● **CONSIGNES**:
[1] Traduisez en anglais cette phrase de l’extrait d’entretien sur l’Afghanistan et le Sahel : « Ce n’est pas du tout le cas au Sahel où le dispositif militaire est nettement moins important (5000 hommes français). »
[2] Indiquez si les affirmations suivantes concordent avec l’extrait d’entretien sur l’Afghanistan et le Sahel, en répondant par oui ou non et en citant les mots décisifs de l’extrait.
(a) En Afghanistan, le dispositif international a compté près de 150 000 hommes.
(b) Au Mali, le retrait s’effectue sans concertation avec les membres du G5 Sahel.
(c) Pour Emmanuel Dupuy, le Sahel connaît un retrait et non un redéploiement.
[3] Poursuivez l’extrait d’entretien sur l’Afghanistan et le Sahel à partir de sa dernière phrase.

==== EXTRAIT DU DOCUMENT ====

Emmanuel Dupuy : Je ne crois pas pour plusieurs raisons. Premièrement, le dispositif de la communauté internationale s’est projeté pendant 20 ans en Afghanistan avec près de 150.000 hommes, 49 nations dont une nation cadre qu’était les Etats-Unis et l’Otan comme organisation. Ce n’est pas du tout le cas au Sahel où le dispositif militaire est nettement moins important (5000 hommes français). Au Mali, le retrait est organisé de manière programmée et en concertation avec les cinq membres du G5 Sahel (Mauritanie, Mali, Burkina Faso, Niger et Tchad). Ce n’était pas le cas en Afghanistan pour les Américains. Surtout, ce n’est pas un retrait mais un redéploiement au Sahel alors que c’est bien un départ mal organisé auquel on assite en Afghanistan.

==== DONNÉES FOURNIES ====

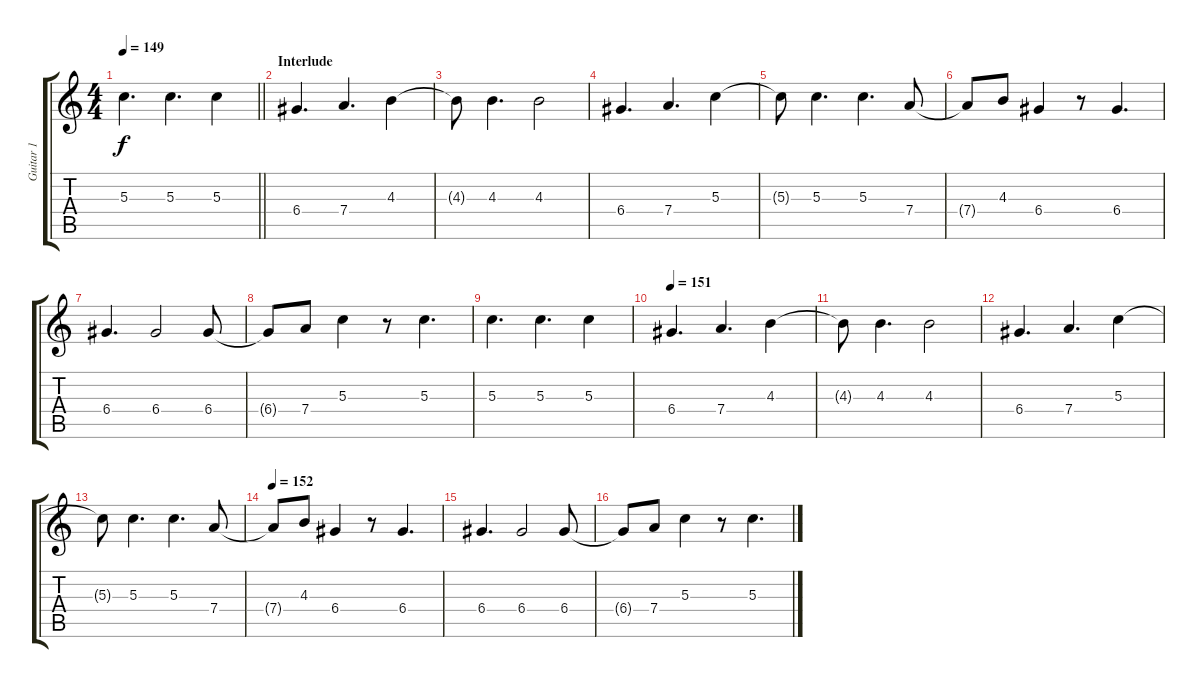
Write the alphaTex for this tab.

\track ("Guitar 1" "Guitar 1") {instrument electricguitarclean}
\staff {score tabs}
\tuning (E4 B3 G3 D3 A2 E2) {hide}
\ts (4 4)
\tempo 149
\clef g2
\barLineRight lightlight
\ks c
5.3.4{d dy f} 5.3.4{d} 5.3.4 |
\section ("" "Interlude")
6.4.4{d} 7.4.4{d} 4.3.4 |
4.3{t}.8 4.3.4{d} 4.3.2 |
6.4.4{d} 7.4.4{d} 5.3.4 |
5.3{t}.8 5.3.4{d} 5.3.4{d} 7.4.8 |
7.4{t}.8 4.3.8 6.4.4 r.8 6.4.4{d} |
6.4.4{d} 6.4.2 6.4.8 |
6.4{t}.8 7.4.8 5.3.4 r.8 5.3.4{d} |
5.3.4{d} 5.3.4{d} 5.3.4 |
\tempo 151
6.4.4{d} 7.4.4{d} 4.3.4 |
4.3{t}.8 4.3.4{d} 4.3.2 |
6.4.4{d} 7.4.4{d} 5.3.4 |
5.3{t}.8 5.3.4{d} 5.3.4{d} 7.4.8 |
\tempo 152
7.4{t}.8 4.3.8 6.4.4 r.8 6.4.4{d} |
6.4.4{d} 6.4.2 6.4.8 |
6.4{t}.8 7.4.8 5.3.4 r.8 5.3.4{d}
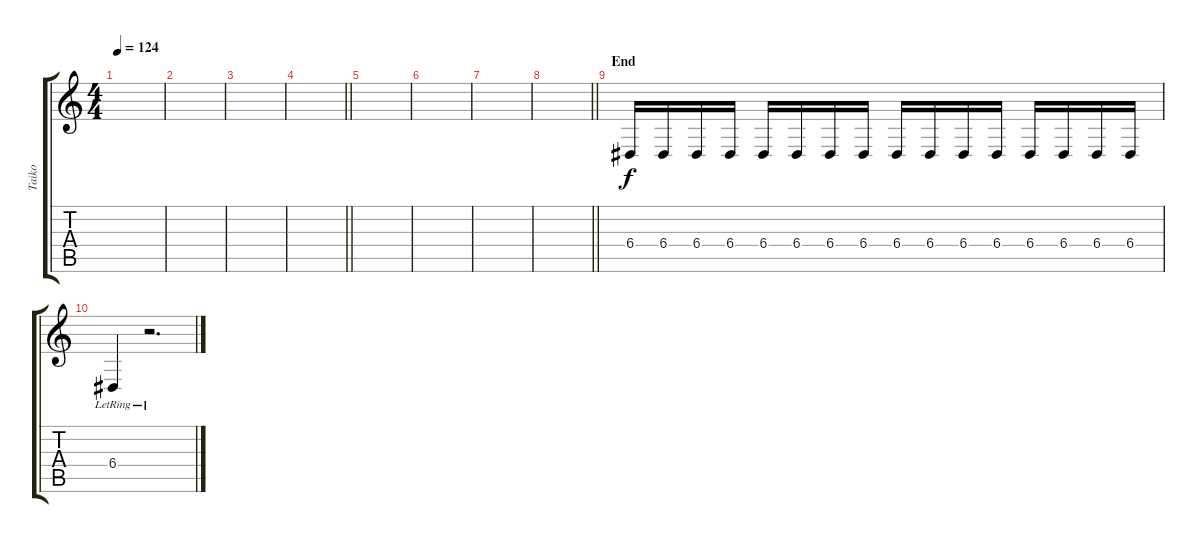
\track ("Taiko" "Taiko") {instrument taikodrum}
\staff {score tabs}
\tuning (B3 Gb3 D3 A2 E2 B1) {hide}
\ts (4 4)
\section ("" "")
\tempo 124
\clef g2
\ks c
|
|
|
\barLineRight lightlight
|
\section ("" "")
|
|
|
\barLineRight lightlight
|
\section ("" "End")
6.4.16{volume 11} 6.4.16 6.4.16 6.4.16 6.4.16 6.4.16 6.4.16 6.4.16 6.4.16 6.4.16 6.4.16 6.4.16 6.4.16 6.4.16 6.4.16 6.4.16 |
6.4{lr}.4 r.2{d}
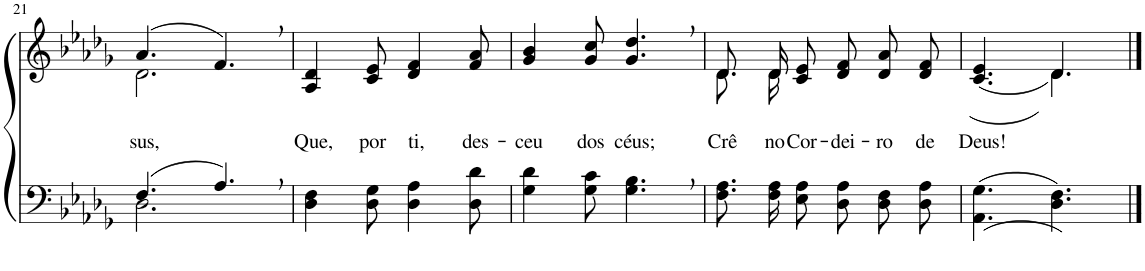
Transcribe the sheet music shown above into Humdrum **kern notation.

**kern	**kern	**text
*part2	*part1	*part1
*staff2	*staff1	*staff1
*I"Parte III e IV	*I"Parte I e II	*
!!LO:PB:g=z
*clefF4	*clefG2	*
*Trd-1c-2	*Trd-1c-2	*
*k[b-e-a-d-g-]	*k[b-e-a-d-g-]	*
*M6/8	*M6/8	*
=21	=21	=21
*^	*^	*
!	!	!	!	!LO:LY:b
(4.F/	2.D-\	(4.a-/	2.d-\	sus,
4.A-,/)	.	4.f,/)	.	.
*v	*v	*	*	*
*	*v	*v	*
=22	=22	=22
!	!	!LO:LY:b
4D-\ 4F\	4A-/ 4d-/	Que,
!	!	!LO:LY:b
8D-\ 8G-\	8c/ 8e-/	por
!	!	!LO:LY:b
4D-\ 4A-\	4d-/ 4f/	ti,
!	!	!LO:LY:b
8D-\ 8d-\	8f/ 8a-/	des-
=23	=23	=23
!	!	!LO:LY:b
4G-\ 4d-\	4g-/ 4b-/	-ceu
!	!	!LO:LY:b
8G-\ 8c\	8g-/ 8cc/	dos
!	!	!LO:LY:b
4.G-\, 4.B-\,	4.g-/, 4.dd-/,	céus;
=24	=24	=24
*	*^	*
!	!	!	!LO:LY:b
8.F\ 8.A-\L	8.d-/L	8.d-\L	Crê
!	!	!	!LO:LY:b
16F\ 16A-\K	16d-/K	16d-\Jk	no
!	!	!	!LO:LY:b
8E-\ 8A-\J	8c/ 8e-/J	2ryy	Cor-
!	!	!	!LO:LY:b
8D-\ 8A-\L	8d-/ 8f/L	.	-dei-
!	!	!	!LO:LY:b
8D-\ 8F\	8d-/ 8a-/	.	-ro
!	!	!	!LO:LY:b
8D-\ 8A-\J	8d-/ 8f/J	.	de
=25	=25	=25	=25
!	!	!	!LO:LY:b
(4.AA-\ 4.G-\	4.ryy	(4.c/ 4.e-/	Deus!
4.D-\ 4.F\))	((4.d-\	4.d-/	.
*	*v	*v	*
==	==	==
*-	*-	*-
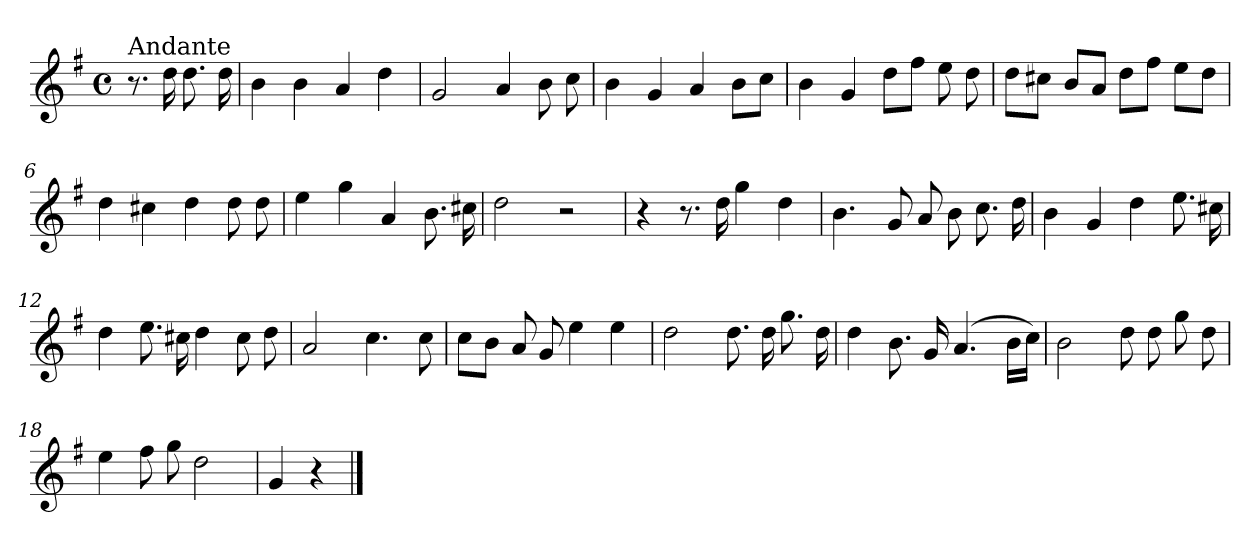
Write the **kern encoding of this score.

**kern
*part1
*staff1
*clefG2
*k[f#]
*G:
*M4/4
*met(c)
=
!LO:TX:a:t=Andante
8.r
16dd\
8.dd\
16dd\
=1
4b\
4b\
4a/
4dd\
=2
2g/
4a/
8b\
8cc\
=3
4b\
4g/
4a/
8b\L
8cc\J
=4
4b\
4g/
8dd\L
8ff#\J
8ee\
8dd\
!!LO:LB:g=z
=5
8dd\L
8cc#X\J
8b/L
8a/J
8dd\L
8ff#\J
8ee\L
8dd\J
=6
4dd\
4cc#X\
4dd\
8dd\
8dd\
=7
4ee\
4gg\
4a/
8.b\
16cc#X\
=8
2dd\
2r
=9
4r
8.r
16dd\
4gg\
4dd\
!!LO:LB:g=z
=10
4.b\
8g/
8a/
8b\
8.cc\
16dd\
=11
4b\
4g/
4dd\
8.ee\
16cc#X\
=12
4dd\
8.ee\
16cc#X\
4dd\
8cc#\
8dd\
=13
2a/
4.cc\
8cc\
=14
8cc\L
8b\J
8a/
8g/
4ee\
4ee\
!!LO:LB:g=z
=15
2dd\
8.dd\
16dd\
8.gg\
16dd\
=16
4dd\
8.b\
16g/
(>4.a/
16b\LL
16cc\JJ)
=17
2b\
8dd\
8dd\
8gg\
8dd\
=18
4ee\
8ff#\
8gg\
2dd\
=19
4g/
4r
==
*-
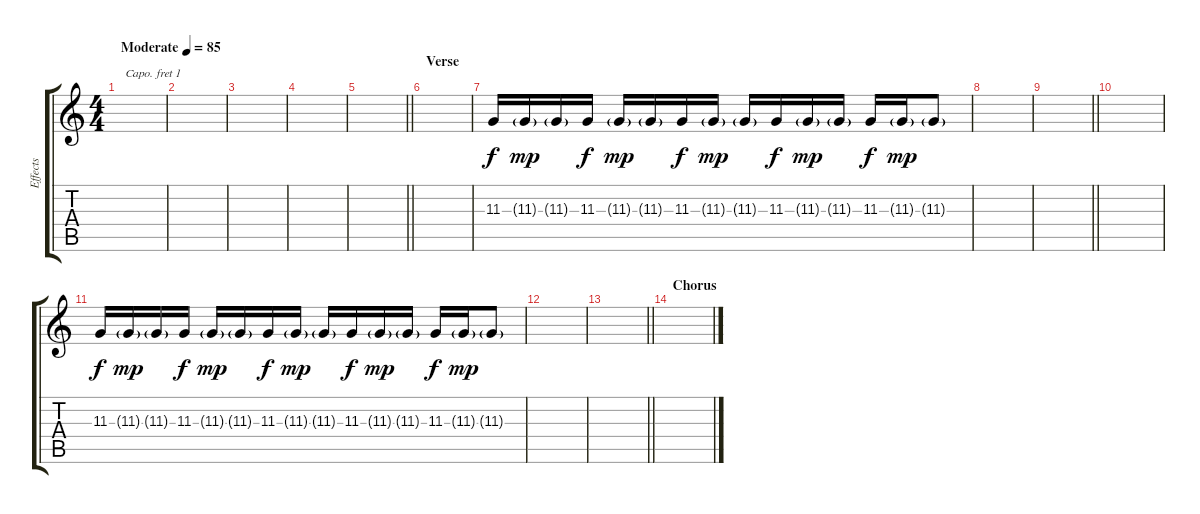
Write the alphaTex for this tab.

\track ("Effects" "Effects") {instrument electricpiano1}
\staff {score tabs}
\capo 1
\tuning (E4 B3 G3 D3 A2 E2) {hide}
\ts (4 4)
\tempo (85 "Moderate")
\clef g2
\ks c
|
|
|
|
\barLineRight lightlight
|
\section ("" "Verse")
|
11.3.16{volume 8 instrument electricpiano1} 11.3{g}.16{dy mp} 11.3{g}.16 11.3.16{dy f} 11.3{g}.16{dy mp} 11.3{g}.16 11.3.16{dy f} 11.3{g}.16{dy mp} 11.3{g}.16 11.3.16{dy f} 11.3{g}.16{dy mp} 11.3{g}.16 11.3.16{dy f} 11.3{g}.16{dy mp} 11.3{g}.8 |
|
\barLineRight lightlight
|
|
11.3.16{dy f} 11.3{g}.16{dy mp} 11.3{g}.16 11.3.16{dy f} 11.3{g}.16{dy mp} 11.3{g}.16 11.3.16{dy f} 11.3{g}.16{dy mp} 11.3{g}.16 11.3.16{dy f} 11.3{g}.16{dy mp} 11.3{g}.16 11.3.16{dy f} 11.3{g}.16{dy mp} 11.3{g}.8 |
|
\barLineRight lightlight
|
\section ("" "Chorus")
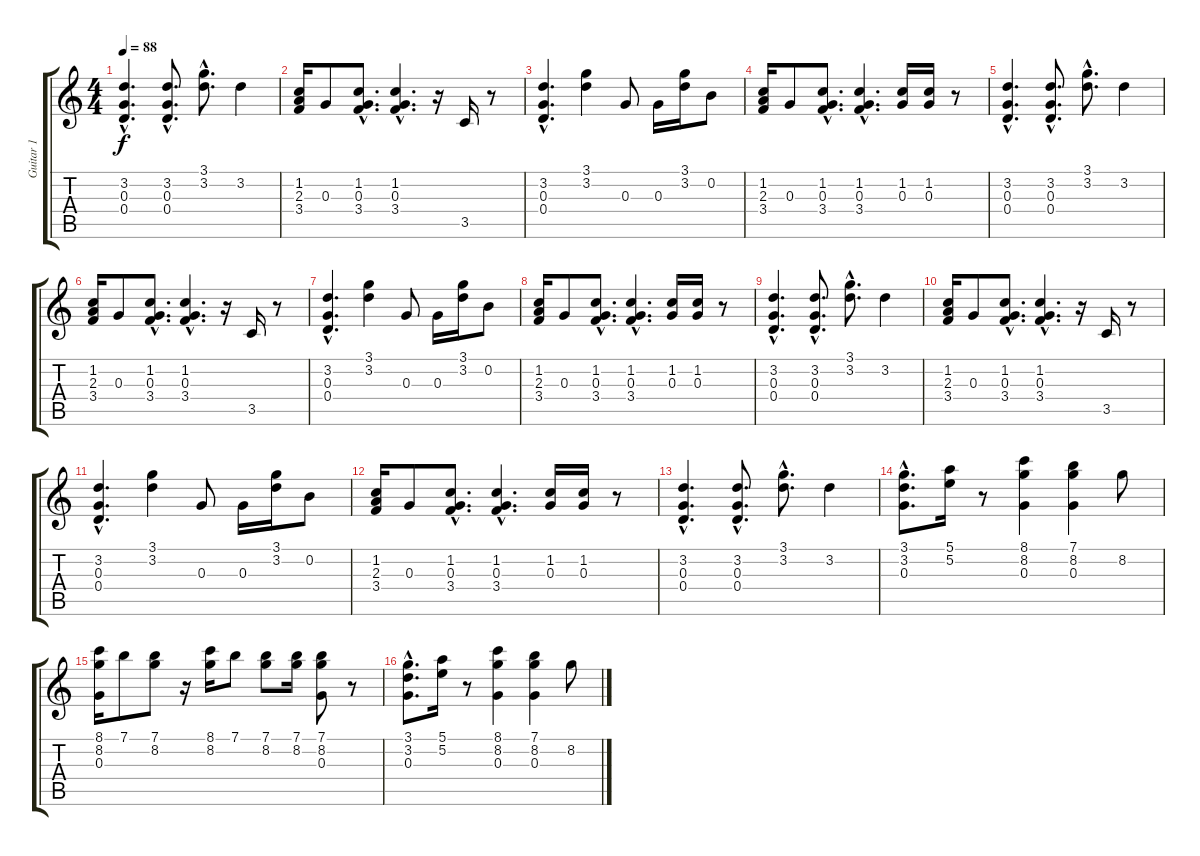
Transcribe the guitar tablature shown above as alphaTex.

\track ("Guitar 1" "Guitar 1") {instrument electricguitarclean}
\staff {score tabs}
\tuning (E4 B3 G3 D3 A2 E2) {hide}
\ts (4 4)
\tempo 88
\clef g2
\ks c
(3.2{hac} 0.3{hac} 0.4{hac}).4{d dy f} (3.2{hac} 0.3{hac} 0.4{hac}).8{d} (3.1{hac} 3.2{hac}).8{d} 3.2.4 |
(1.2 2.3 3.4).16 0.3.8 (1.2{hac} 0.3{hac} 3.4{hac}).8{d} (1.2{hac} 0.3{hac} 3.4{hac}).4{d} r.16 3.5.16 r.8 |
(3.2{hac} 0.3{hac} 0.4{hac}).4{d} (3.1 3.2).4 0.3.8 0.3.16 (3.1 3.2).16 0.2.8 |
(1.2 2.3 3.4).16 0.3.8 (1.2{hac} 0.3{hac} 3.4{hac}).8{d} (1.2{hac} 0.3{hac} 3.4{hac}).4{d} (1.2 0.3).16 (1.2 0.3).16 r.8 |
(3.2{hac} 0.3{hac} 0.4{hac}).4{d} (3.2{hac} 0.3{hac} 0.4{hac}).8{d} (3.1{hac} 3.2{hac}).8{d} 3.2.4 |
(1.2 2.3 3.4).16 0.3.8 (1.2{hac} 0.3{hac} 3.4{hac}).8{d} (1.2{hac} 0.3{hac} 3.4{hac}).4{d} r.16 3.5.16 r.8 |
(3.2{hac} 0.3{hac} 0.4{hac}).4{d} (3.1 3.2).4 0.3.8 0.3.16 (3.1 3.2).16 0.2.8 |
(1.2 2.3 3.4).16 0.3.8 (1.2{hac} 0.3{hac} 3.4{hac}).8{d} (1.2{hac} 0.3{hac} 3.4{hac}).4{d} (1.2 0.3).16 (1.2 0.3).16 r.8 |
(3.2{hac} 0.3{hac} 0.4{hac}).4{d} (3.2{hac} 0.3{hac} 0.4{hac}).8{d} (3.1{hac} 3.2{hac}).8{d} 3.2.4 |
(1.2 2.3 3.4).16 0.3.8 (1.2{hac} 0.3{hac} 3.4{hac}).8{d} (1.2{hac} 0.3{hac} 3.4{hac}).4{d} r.16 3.5.16 r.8 |
(3.2{hac} 0.3{hac} 0.4{hac}).4{d} (3.1 3.2).4 0.3.8 0.3.16 (3.1 3.2).16 0.2.8 |
(1.2 2.3 3.4).16 0.3.8 (1.2{hac} 0.3{hac} 3.4{hac}).8{d} (1.2{hac} 0.3{hac} 3.4{hac}).4{d} (1.2 0.3).16 (1.2 0.3).16 r.8 |
(3.2{hac} 0.3{hac} 0.4{hac}).4{d} (3.2{hac} 0.3{hac} 0.4{hac}).8{d} (3.1{hac} 3.2{hac}).8{d} 3.2.4 |
(3.1{hac} 3.2{hac} 0.3{hac}).8{d} (5.1 5.2).16 r.8 (8.1 8.2 0.3).4 (7.1 8.2 0.3).4 8.2.8 |
(8.1 8.2 0.3).16 7.1.8 (7.1 8.2).8 r.16 (8.1 8.2).16 7.1.8 (7.1 8.2).8 (7.1 8.2).16 (7.1 8.2 0.3).8 r.8 |
(3.1{hac} 3.2{hac} 0.3{hac}).8{d} (5.1 5.2).16 r.8 (8.1 8.2 0.3).4 (7.1 8.2 0.3).4 8.2.8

====

● **RÉPONSES**:
[1] This is not at all the case in the Sahel, where the military deployment is considerably smaller (5,000 French troops).

[2]
(a) Oui : « près de 150.000 hommes ».
(b) Non : « en concertation avec les cinq membres du G5 Sahel ».
(c) Non : « ce n’est pas un retrait mais un redéploiement au Sahel ».

[3]
Il y a aussi beaucoup de similitudes entre le Mali et l’Afghanistan, on y trouve des groupes qui pour certains se sont affiliés à Al Qaida. AQMI, devenu le Groupe de soutien à l'islam et aux musulmans (GSIM) en 2017 mais aussi l’Etat islamique dans le grand Sahara, crée en 2015. Au-delà de la similitude entre le potentiel départ des troupes françaises et du départ des troupes américaines, il y a une forte comparaison à faire sur les différences de point de vue des groupes armés qui n’ont pas tous le même agenda. L’Afghanistan peut être considérée comme un modèle par les groupes armés terroristes. Le fait que Iyad Ag Ghali, chef du GSIM (GSIM crée en mars 2017 de la fusion d'AQMI, Ansar Dine, Al Mourabitoun), ait félicité la victoire des talibans en appelant à célébrer « notre victoire » prouve une volonté de montrer qu’on peut combattre et défaire des armées occidentales.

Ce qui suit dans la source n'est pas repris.